> _SUPPLIED DATA_
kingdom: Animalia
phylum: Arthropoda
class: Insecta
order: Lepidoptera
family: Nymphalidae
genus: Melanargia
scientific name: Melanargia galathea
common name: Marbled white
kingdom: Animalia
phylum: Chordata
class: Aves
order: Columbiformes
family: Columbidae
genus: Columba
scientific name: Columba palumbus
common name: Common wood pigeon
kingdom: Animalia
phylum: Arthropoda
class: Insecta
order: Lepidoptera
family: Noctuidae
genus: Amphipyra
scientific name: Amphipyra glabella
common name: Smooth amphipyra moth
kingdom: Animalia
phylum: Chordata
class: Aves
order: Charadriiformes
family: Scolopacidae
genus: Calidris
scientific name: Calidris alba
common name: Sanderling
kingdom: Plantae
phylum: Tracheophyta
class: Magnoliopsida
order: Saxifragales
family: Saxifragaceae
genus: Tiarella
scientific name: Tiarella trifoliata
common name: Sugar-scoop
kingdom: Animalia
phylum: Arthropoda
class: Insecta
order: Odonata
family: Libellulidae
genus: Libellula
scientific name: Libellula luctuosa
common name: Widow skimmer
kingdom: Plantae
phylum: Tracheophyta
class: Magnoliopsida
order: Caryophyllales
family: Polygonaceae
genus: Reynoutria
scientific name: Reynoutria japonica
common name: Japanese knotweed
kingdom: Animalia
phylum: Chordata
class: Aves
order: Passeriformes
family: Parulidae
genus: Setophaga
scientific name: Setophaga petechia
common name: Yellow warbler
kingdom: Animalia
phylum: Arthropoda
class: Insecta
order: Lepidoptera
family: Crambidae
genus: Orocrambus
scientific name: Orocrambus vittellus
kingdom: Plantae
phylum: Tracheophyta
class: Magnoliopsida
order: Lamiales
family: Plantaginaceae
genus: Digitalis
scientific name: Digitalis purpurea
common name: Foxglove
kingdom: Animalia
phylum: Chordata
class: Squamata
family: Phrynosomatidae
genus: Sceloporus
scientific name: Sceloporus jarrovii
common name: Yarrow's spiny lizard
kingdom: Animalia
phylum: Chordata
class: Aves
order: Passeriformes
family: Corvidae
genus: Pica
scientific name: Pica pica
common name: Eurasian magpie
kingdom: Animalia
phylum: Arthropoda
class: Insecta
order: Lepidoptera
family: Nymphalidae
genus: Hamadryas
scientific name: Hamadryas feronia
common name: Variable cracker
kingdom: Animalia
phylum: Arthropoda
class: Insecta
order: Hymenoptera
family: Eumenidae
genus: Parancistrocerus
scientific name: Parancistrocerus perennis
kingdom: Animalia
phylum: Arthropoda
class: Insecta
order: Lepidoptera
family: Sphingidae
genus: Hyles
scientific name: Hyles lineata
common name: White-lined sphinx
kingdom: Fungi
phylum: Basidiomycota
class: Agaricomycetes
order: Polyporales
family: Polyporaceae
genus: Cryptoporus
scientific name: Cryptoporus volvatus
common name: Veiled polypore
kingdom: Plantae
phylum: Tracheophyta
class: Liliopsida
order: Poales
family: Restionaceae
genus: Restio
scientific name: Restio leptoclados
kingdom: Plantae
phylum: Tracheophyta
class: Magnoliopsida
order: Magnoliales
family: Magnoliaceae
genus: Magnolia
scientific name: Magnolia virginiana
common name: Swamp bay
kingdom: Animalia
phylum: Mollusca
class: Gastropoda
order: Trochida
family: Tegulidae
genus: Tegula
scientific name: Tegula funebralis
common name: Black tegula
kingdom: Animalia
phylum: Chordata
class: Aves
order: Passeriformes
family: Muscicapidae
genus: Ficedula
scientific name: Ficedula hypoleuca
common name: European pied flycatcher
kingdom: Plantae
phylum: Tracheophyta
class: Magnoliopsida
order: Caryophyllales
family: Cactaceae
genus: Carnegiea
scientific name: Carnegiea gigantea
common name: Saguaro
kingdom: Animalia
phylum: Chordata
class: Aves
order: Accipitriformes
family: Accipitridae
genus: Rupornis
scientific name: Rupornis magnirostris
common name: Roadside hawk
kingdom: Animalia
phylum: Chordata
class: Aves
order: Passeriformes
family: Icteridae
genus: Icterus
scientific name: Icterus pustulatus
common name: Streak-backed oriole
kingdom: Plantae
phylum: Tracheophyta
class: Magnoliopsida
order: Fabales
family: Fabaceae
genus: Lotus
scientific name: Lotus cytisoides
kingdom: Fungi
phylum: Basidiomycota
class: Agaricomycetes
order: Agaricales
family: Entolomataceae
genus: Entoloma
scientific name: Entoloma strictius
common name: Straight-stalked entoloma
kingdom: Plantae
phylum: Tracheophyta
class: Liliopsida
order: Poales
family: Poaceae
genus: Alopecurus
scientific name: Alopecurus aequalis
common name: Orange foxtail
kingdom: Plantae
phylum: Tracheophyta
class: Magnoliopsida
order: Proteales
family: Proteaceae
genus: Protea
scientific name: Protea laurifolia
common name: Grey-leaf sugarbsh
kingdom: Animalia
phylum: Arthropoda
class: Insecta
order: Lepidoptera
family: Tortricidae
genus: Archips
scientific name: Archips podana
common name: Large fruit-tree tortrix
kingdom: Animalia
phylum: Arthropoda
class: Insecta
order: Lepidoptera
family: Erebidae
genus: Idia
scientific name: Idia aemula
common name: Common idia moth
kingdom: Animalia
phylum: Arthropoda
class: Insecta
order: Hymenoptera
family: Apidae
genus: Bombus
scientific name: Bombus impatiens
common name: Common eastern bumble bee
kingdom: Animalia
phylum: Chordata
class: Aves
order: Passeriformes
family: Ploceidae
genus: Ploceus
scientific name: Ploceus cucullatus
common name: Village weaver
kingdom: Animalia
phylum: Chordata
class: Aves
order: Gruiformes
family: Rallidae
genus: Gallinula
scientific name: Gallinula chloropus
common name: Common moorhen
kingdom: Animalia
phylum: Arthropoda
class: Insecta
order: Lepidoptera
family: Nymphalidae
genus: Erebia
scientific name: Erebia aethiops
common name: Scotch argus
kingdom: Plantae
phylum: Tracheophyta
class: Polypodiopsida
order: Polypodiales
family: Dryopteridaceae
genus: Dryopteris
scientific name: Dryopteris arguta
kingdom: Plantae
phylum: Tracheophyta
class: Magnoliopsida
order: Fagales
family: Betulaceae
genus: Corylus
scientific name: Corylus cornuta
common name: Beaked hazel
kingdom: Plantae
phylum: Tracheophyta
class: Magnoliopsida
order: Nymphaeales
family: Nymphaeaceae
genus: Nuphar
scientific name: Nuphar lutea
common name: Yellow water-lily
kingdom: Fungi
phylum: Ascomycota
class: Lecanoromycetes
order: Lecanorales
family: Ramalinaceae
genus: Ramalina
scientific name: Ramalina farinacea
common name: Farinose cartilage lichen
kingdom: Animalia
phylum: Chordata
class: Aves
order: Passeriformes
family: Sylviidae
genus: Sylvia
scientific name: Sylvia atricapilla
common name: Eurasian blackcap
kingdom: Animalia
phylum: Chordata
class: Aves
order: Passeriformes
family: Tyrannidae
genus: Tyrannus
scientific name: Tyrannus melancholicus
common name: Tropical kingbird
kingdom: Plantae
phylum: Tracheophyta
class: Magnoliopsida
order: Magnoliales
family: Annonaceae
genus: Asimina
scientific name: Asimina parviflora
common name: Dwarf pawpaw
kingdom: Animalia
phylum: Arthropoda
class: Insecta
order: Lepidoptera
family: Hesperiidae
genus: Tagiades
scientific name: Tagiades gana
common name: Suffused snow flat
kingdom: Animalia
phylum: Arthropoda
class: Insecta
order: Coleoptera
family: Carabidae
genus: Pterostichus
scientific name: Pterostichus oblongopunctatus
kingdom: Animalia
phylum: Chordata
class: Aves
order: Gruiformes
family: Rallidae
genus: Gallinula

> _TASK TO COMPLETE_
Please swap every "scientific name" in these lines for "binomial name" and leave everything else as it is.

> _ANSWER TO THE TASK_
kingdom: Animalia
phylum: Arthropoda
class: Insecta
order: Lepidoptera
family: Nymphalidae
genus: Melanargia
binomial name: Melanargia galathea
common name: Marbled white
kingdom: Animalia
phylum: Chordata
class: Aves
order: Columbiformes
family: Columbidae
genus: Columba
binomial name: Columba palumbus
common name: Common wood pigeon
kingdom: Animalia
phylum: Arthropoda
class: Insecta
order: Lepidoptera
family: Noctuidae
genus: Amphipyra
binomial name: Amphipyra glabella
common name: Smooth amphipyra moth
kingdom: Animalia
phylum: Chordata
class: Aves
order: Charadriiformes
family: Scolopacidae
genus: Calidris
binomial name: Calidris alba
common name: Sanderling
kingdom: Plantae
phylum: Tracheophyta
class: Magnoliopsida
order: Saxifragales
family: Saxifragaceae
genus: Tiarella
binomial name: Tiarella trifoliata
common name: Sugar-scoop
kingdom: Animalia
phylum: Arthropoda
class: Insecta
order: Odonata
family: Libellulidae
genus: Libellula
binomial name: Libellula luctuosa
common name: Widow skimmer
kingdom: Plantae
phylum: Tracheophyta
class: Magnoliopsida
order: Caryophyllales
family: Polygonaceae
genus: Reynoutria
binomial name: Reynoutria japonica
common name: Japanese knotweed
kingdom: Animalia
phylum: Chordata
class: Aves
order: Passeriformes
family: Parulidae
genus: Setophaga
binomial name: Setophaga petechia
common name: Yellow warbler
kingdom: Animalia
phylum: Arthropoda
class: Insecta
order: Lepidoptera
family: Crambidae
genus: Orocrambus
binomial name: Orocrambus vittellus
kingdom: Plantae
phylum: Tracheophyta
class: Magnoliopsida
order: Lamiales
family: Plantaginaceae
genus: Digitalis
binomial name: Digitalis purpurea
common name: Foxglove
kingdom: Animalia
phylum: Chordata
class: Squamata
family: Phrynosomatidae
genus: Sceloporus
binomial name: Sceloporus jarrovii
common name: Yarrow's spiny lizard
kingdom: Animalia
phylum: Chordata
class: Aves
order: Passeriformes
family: Corvidae
genus: Pica
binomial name: Pica pica
common name: Eurasian magpie
kingdom: Animalia
phylum: Arthropoda
class: Insecta
order: Lepidoptera
family: Nymphalidae
genus: Hamadryas
binomial name: Hamadryas feronia
common name: Variable cracker
kingdom: Animalia
phylum: Arthropoda
class: Insecta
order: Hymenoptera
family: Eumenidae
genus: Parancistrocerus
binomial name: Parancistrocerus perennis
kingdom: Animalia
phylum: Arthropoda
class: Insecta
order: Lepidoptera
family: Sphingidae
genus: Hyles
binomial name: Hyles lineata
common name: White-lined sphinx
kingdom: Fungi
phylum: Basidiomycota
class: Agaricomycetes
order: Polyporales
family: Polyporaceae
genus: Cryptoporus
binomial name: Cryptoporus volvatus
common name: Veiled polypore
kingdom: Plantae
phylum: Tracheophyta
class: Liliopsida
order: Poales
family: Restionaceae
genus: Restio
binomial name: Restio leptoclados
kingdom: Plantae
phylum: Tracheophyta
class: Magnoliopsida
order: Magnoliales
family: Magnoliaceae
genus: Magnolia
binomial name: Magnolia virginiana
common name: Swamp bay
kingdom: Animalia
phylum: Mollusca
class: Gastropoda
order: Trochida
family: Tegulidae
genus: Tegula
binomial name: Tegula funebralis
common name: Black tegula
kingdom: Animalia
phylum: Chordata
class: Aves
order: Passeriformes
family: Muscicapidae
genus: Ficedula
binomial name: Ficedula hypoleuca
common name: European pied flycatcher
kingdom: Plantae
phylum: Tracheophyta
class: Magnoliopsida
order: Caryophyllales
family: Cactaceae
genus: Carnegiea
binomial name: Carnegiea gigantea
common name: Saguaro
kingdom: Animalia
phylum: Chordata
class: Aves
order: Accipitriformes
family: Accipitridae
genus: Rupornis
binomial name: Rupornis magnirostris
common name: Roadside hawk
kingdom: Animalia
phylum: Chordata
class: Aves
order: Passeriformes
family: Icteridae
genus: Icterus
binomial name: Icterus pustulatus
common name: Streak-backed oriole
kingdom: Plantae
phylum: Tracheophyta
class: Magnoliopsida
order: Fabales
family: Fabaceae
genus: Lotus
binomial name: Lotus cytisoides
kingdom: Fungi
phylum: Basidiomycota
class: Agaricomycetes
order: Agaricales
family: Entolomataceae
genus: Entoloma
binomial name: Entoloma strictius
common name: Straight-stalked entoloma
kingdom: Plantae
phylum: Tracheophyta
class: Liliopsida
order: Poales
family: Poaceae
genus: Alopecurus
binomial name: Alopecurus aequalis
common name: Orange foxtail
kingdom: Plantae
phylum: Tracheophyta
class: Magnoliopsida
order: Proteales
family: Proteaceae
genus: Protea
binomial name: Protea laurifolia
common name: Grey-leaf sugarbsh
kingdom: Animalia
phylum: Arthropoda
class: Insecta
order: Lepidoptera
family: Tortricidae
genus: Archips
binomial name: Archips podana
common name: Large fruit-tree tortrix
kingdom: Animalia
phylum: Arthropoda
class: Insecta
order: Lepidoptera
family: Erebidae
genus: Idia
binomial name: Idia aemula
common name: Common idia moth
kingdom: Animalia
phylum: Arthropoda
class: Insecta
order: Hymenoptera
family: Apidae
genus: Bombus
binomial name: Bombus impatiens
common name: Common eastern bumble bee
kingdom: Animalia
phylum: Chordata
class: Aves
order: Passeriformes
family: Ploceidae
genus: Ploceus
binomial name: Ploceus cucullatus
common name: Village weaver
kingdom: Animalia
phylum: Chordata
class: Aves
order: Gruiformes
family: Rallidae
genus: Gallinula
binomial name: Gallinula chloropus
common name: Common moorhen
kingdom: Animalia
phylum: Arthropoda
class: Insecta
order: Lepidoptera
family: Nymphalidae
genus: Erebia
binomial name: Erebia aethiops
common name: Scotch argus
kingdom: Plantae
phylum: Tracheophyta
class: Polypodiopsida
order: Polypodiales
family: Dryopteridaceae
genus: Dryopteris
binomial name: Dryopteris arguta
kingdom: Plantae
phylum: Tracheophyta
class: Magnoliopsida
order: Fagales
family: Betulaceae
genus: Corylus
binomial name: Corylus cornuta
common name: Beaked hazel
kingdom: Plantae
phylum: Tracheophyta
class: Magnoliopsida
order: Nymphaeales
family: Nymphaeaceae
genus: Nuphar
binomial name: Nuphar lutea
common name: Yellow water-lily
kingdom: Fungi
phylum: Ascomycota
class: Lecanoromycetes
order: Lecanorales
family: Ramalinaceae
genus: Ramalina
binomial name: Ramalina farinacea
common name: Farinose cartilage lichen
kingdom: Animalia
phylum: Chordata
class: Aves
order: Passeriformes
family: Sylviidae
genus: Sylvia
binomial name: Sylvia atricapilla
common name: Eurasian blackcap
kingdom: Animalia
phylum: Chordata
class: Aves
order: Passeriformes
family: Tyrannidae
genus: Tyrannus
binomial name: Tyrannus melancholicus
common name: Tropical kingbird
kingdom: Plantae
phylum: Tracheophyta
class: Magnoliopsida
order: Magnoliales
family: Annonaceae
genus: Asimina
binomial name: Asimina parviflora
common name: Dwarf pawpaw
kingdom: Animalia
phylum: Arthropoda
class: Insecta
order: Lepidoptera
family: Hesperiidae
genus: Tagiades
binomial name: Tagiades gana
common name: Suffused snow flat
kingdom: Animalia
phylum: Arthropoda
class: Insecta
order: Coleoptera
family: Carabidae
genus: Pterostichus
binomial name: Pterostichus oblongopunctatus
kingdom: Animalia
phylum: Chordata
class: Aves
order: Gruiformes
family: Rallidae
genus: Gallinula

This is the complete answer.